In the moment I don’t know how to solve the second
task automatically:
‘change colors of the following photos digitally
to the colors of the first photo’.

Best regards –Gernot Hoffmann
RL
Richard Lynch
Mar 16, 2009
Unless I misunderstand what you are trying to do, this should be pretty easy. Use a graduated graycard as a standard. If you pick up something as simple as a paint chit from a hardware store that is supposed to be flat gray, you can measure and make any corrections to standardize in the image even if lighting conditions vary. Of course setting a colorimeter to the chit will be most accurate, and correction can be made easily with curves so they should be nearly dead on (at least for the check points). Standardizing the grays will standardize the rest of the color in the image.
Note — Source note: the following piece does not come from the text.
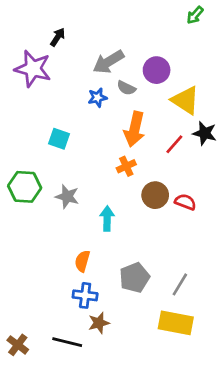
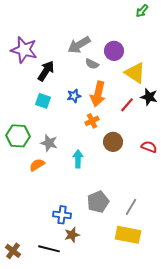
black arrow: (58, 37) -> (46, 71), moved, size x1.5
blue star: (97, 98) -> (74, 96), moved
red semicircle: (185, 202) -> (149, 147), moved
orange semicircle: (82, 261) -> (37, 165), moved, turned 42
I include discussion about this in several of my books (though not the layers books). But it seems probably easier, more accurate and cheaper than calibrating a camera. But then it may be I am not terribly familiar with camera calibration and how that might affect outcome.

I hope that helps!

Richard Lynch
JK
Jasper_Keltsch
Mar 19, 2009
Thank you for your helpful answers. at the moment im am trying to construct the box and will post it if and how it works.
Mar 19, 2009
Not dead sure, but…

For a thing like this, perhaps it would be better to use any standard calibration target, as it includes more patches of color and they are a referenced standard that have their digital counterparts and can be previously (and repeatedly) measured withe a precision device like a spectrophotometre.